If you're curious about how I used AI throughout the project - from ideation to early layouts. I’ve documented it all in this companion case study.

v0: Laying the Foundation

For our first release, we intentionally kept the dashboard lightweight but powerful where it mattered. The goal was to build trust, prove value, and make large-scale data manageable.

Key Features in v0:

  • Three Core Views: Just the essentials - Booking List, Car List, and Pricing List.
    • Read-Only Mode: No accidental updates. The dashboard was view-only, except for one crucial action...
      • The Gamechanger: Swap Car Earlier, if a host couldn’t fulfill a booking, Zoomcar reassigned it elsewhere. But fleet operators have depth. Now, they could simply swap the booking to another car in their own fleet. One click. No more lost revenue. No more hassle.
        • Multi-User Functionality Organizations aren’t monolithic. Our clients had their own ops managers, zonal leads, and fleet heads. So we introduced multi-user access, letting them manage data based on their internal hierarchy.
          Swap Car Functionality

          The Interface: Clean Data, No Drama

          Each of the three primary views was designed with clarity and speed in mind:

          • Booking List: Smart filters, tag-based statuses, and all relevant booking info at a glance.
            • Car List: Visual status indicators for each car (e.g., HD enabled, booking status, address), with all essential metadata front and center.
              • Pricing List: Two powerful views - standard and time-slab based, accessible via a simple toggle. Fleet managers could now view pricing by duration, see smart pricing opt-ins, and evaluate subscription offerings in seconds.
                Booking list - view all filter
                Car list
                Pricing list - both views

                Under the Hood: Designed for Admins, Not Just Interfaces

                This wasn’t just about pretty screens. We designed for real-world workflows:

                • Batch visibility across geographies
                  • Minimal visual clutter for massive datasets
                    • Data refresh without full reloads
                      • One-click filters for operational flags (like cars with HD disabled)

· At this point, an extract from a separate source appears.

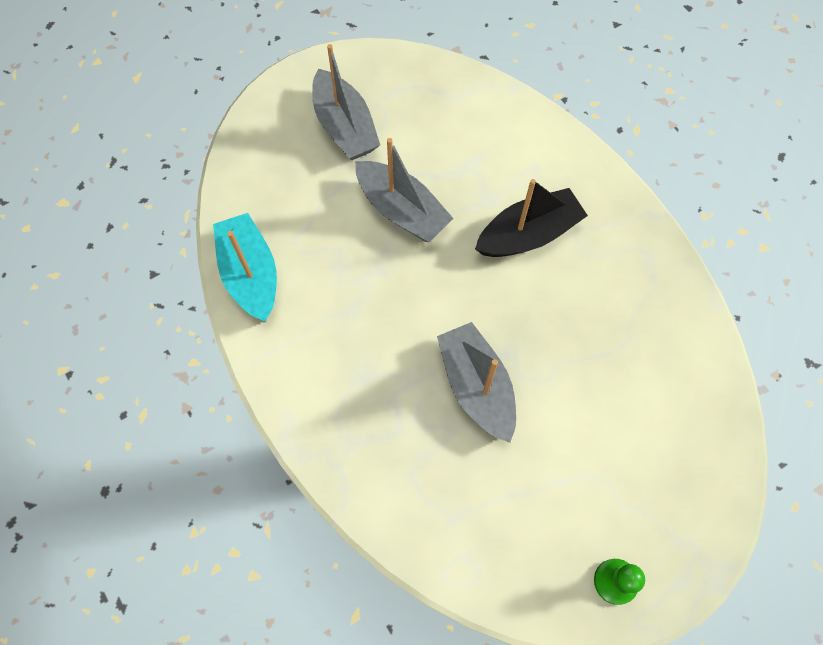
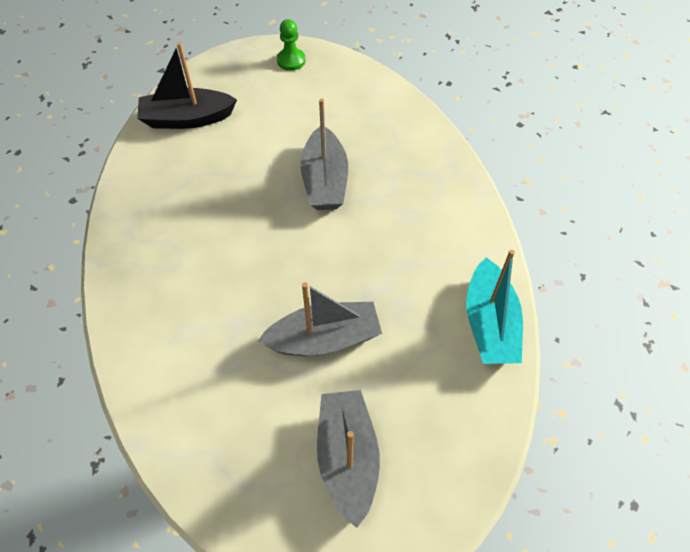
camera: 160 degrees left, 10 degrees down
(402, 210) = (324, 339): grey boat -> grey boat turned 105 degrees clockwise
(528, 234) = (218, 278): black boat -> black boat (187, 118)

                        And most importantly: speed without confusion.

                        What We Heard

                        v0 is currently live with key partners. While we’re still waiting on deeper usage analytics, the initial demos with stakeholders were validating.

                        What’s Next: Building v1 With Feedback in Mind

                        We’re already in motion for the next version. Based on early conversations, here’s what we’re cooking:

                        • Pause Logic for Swaps: Automatically apply a pause when a car is swapped, editable by admin.
                          • Fare Breakups: More transparency in potential earnings.
                            • Toggle for Car Preferences (Read-Only): Let vendors audit all their car rules and constraints in one place.
                              • Availability Calendar: So admins can track upcoming pauses.
                                • Real-time Alerts: For everything from poor pricing to soon-to-expire listings.
                                  • Bulk Onboarding: An Excel-style interface to upload 100s of cars at once.
                                    Car preference toggle now shows all preference parameters that are opted

                                    The Takeaway

                                    This dashboard wasn’t just about showing data, it was about respecting the people behind that data. Fleet hosts aren’t just users, they’re businesses, with operations and urgency. By speaking their language, giving them control, and designing for scale (not just aesthetics), we’ve taken the first real step in turning Zoomcar into a platform that works with them and not around them.

                                    We're just getting started.